Saturday, March 7, 2009

Moral Dilemmas

I was stumbling again today and I came across a Website called Some Moral Dilemmas. This websites gives a list of moral dilemmas from a book called Moral Reasoning, by Victor Grassian (Prentice Hall, 1981, 1992).

Reading this website brought back memories of an Ethics class I once took where I argued with a professor that ethics and morals have a religious background. If you don't know right from wrong because you were never taught as a child what God considered right or wrong than how can you know what is ethical or moral? This professor did not agree with my theory and brought up the question of atheists who don't believe in God, weren't taught right or wrong as decided by God. Did that mean atheists didn't know how to be ethical or moral? It made me think. But I think what I was trying to say is that for me, making ethical or moral decisions is based somewhat on WWJD - What would Jesus Do, even way before that saying became popular.

So in reading some of the moral dilemmas on the website I noticed that my decisions are based on my faith, my religious upbringing and WWJD. Read some of them and see what you think? For instance...here's a random one:

A Parent's Agonizing Choice
You are an inmate in a concentration camp. A sadistic guard is about to hang your son who tried to escape and wants you to pull the chair from underneath him.
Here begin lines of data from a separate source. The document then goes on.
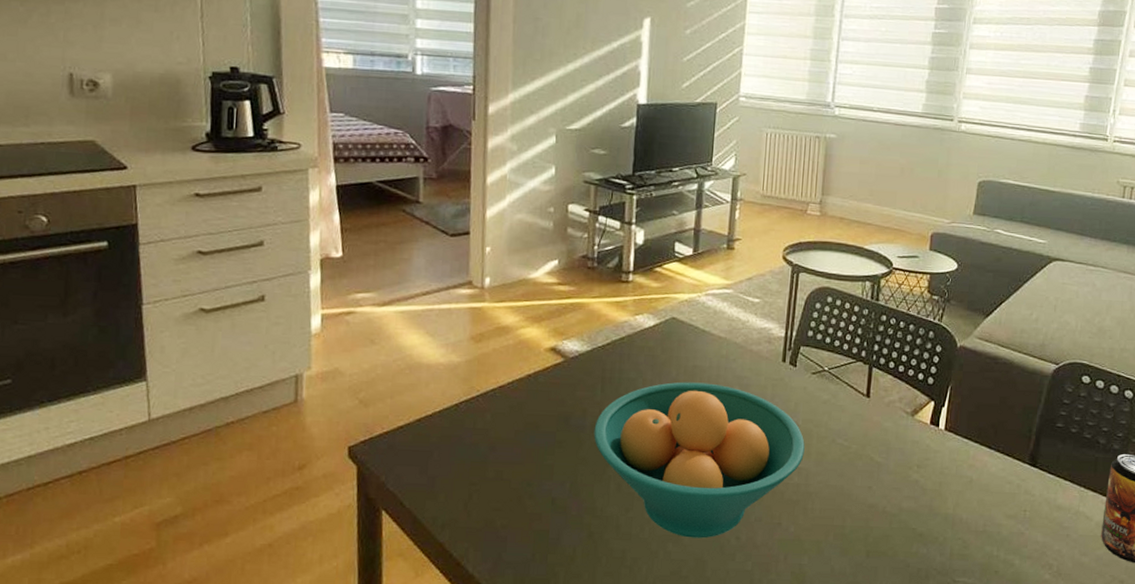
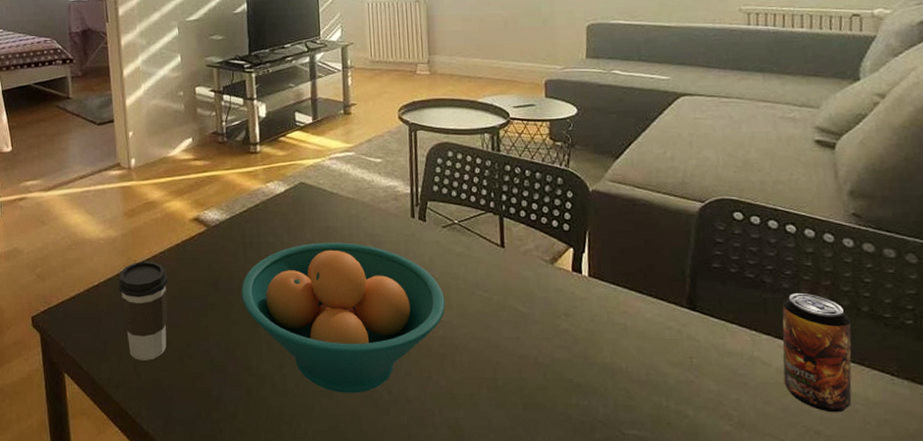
coffee cup: none [455,391,514,499] -> present [118,261,168,361]

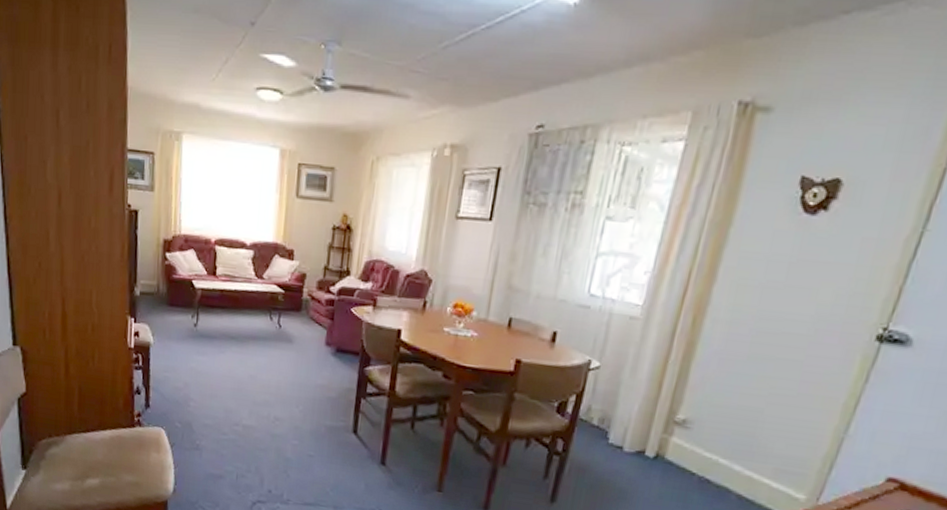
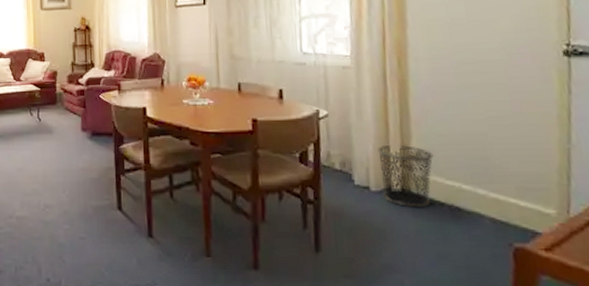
waste bin: none [634,406,700,475] -> present [378,144,434,208]

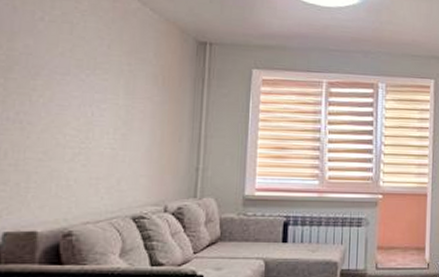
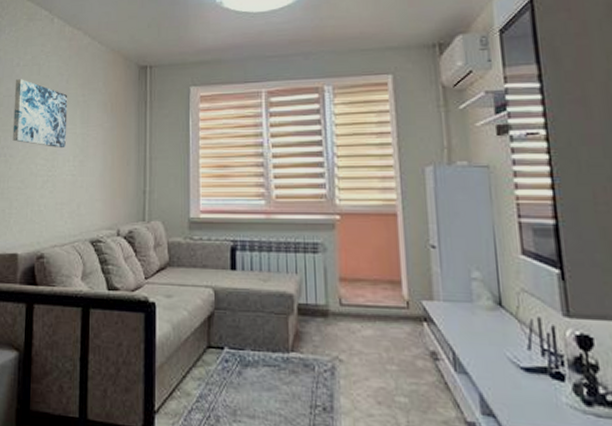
wall art: none [32,36,109,120] -> present [13,79,68,149]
He says that if you don't he will not only kill your son but some other innocent inmate as well. You don't have any doubt that he means what he says. What should you do?

My immediate reaction is that God says Thou Shall Not Kill. He doesn't say Thou Shall Not Kill unless your children are in mortal danger. So morally and ethically according to my religious upbringing I answered that I would not do what the guard wanted me to do. Not because it was my son, but because it's not in my hands to take another person's life. Even if taking that life will save another.

But then I got to thinking further, that peace officers and soldiers and doctors make those decisions everyday. Sometimes you have to take the life of someone to save the life of someone else. Peace officers may have to shoot a bank robber who has taken hostages in order to save the lives of the hostages. Soldiers may have to take lives of innocent bystanders in order to save the lives of even more humans in the community. A doctor may have to terminate a pregnancy in order to save the mother.

It's interesting to contemplate all these different dilemmas and choices that can be made and why. For instance, this dilemma:

The Fat Man and the Impending Doom
A fat man leading a group of people out of a cave on a coast is stuck in the mouth of that cave. In a short time high tide will be upon them, and unless he is unstuck, they will all be drowned except the fat man, whose head is out of the cave. [But, fortunately, or unfortunately, someone has with him a stick of dynamite.] There seems no way to get the fat man loose without using [that] dynamite which will inevitably kill him; but if they do not use it everyone will drown. What should they do?
Since the fat man is said to be "leading" the group, he is responsible for their predicament and reasonably should volunteer to be blown up. The dilemma becomes more acute if we substitute a pregnant woman for the fat man. She would have been urged by the others to go first out of the cave.

What do you think? How would you vote?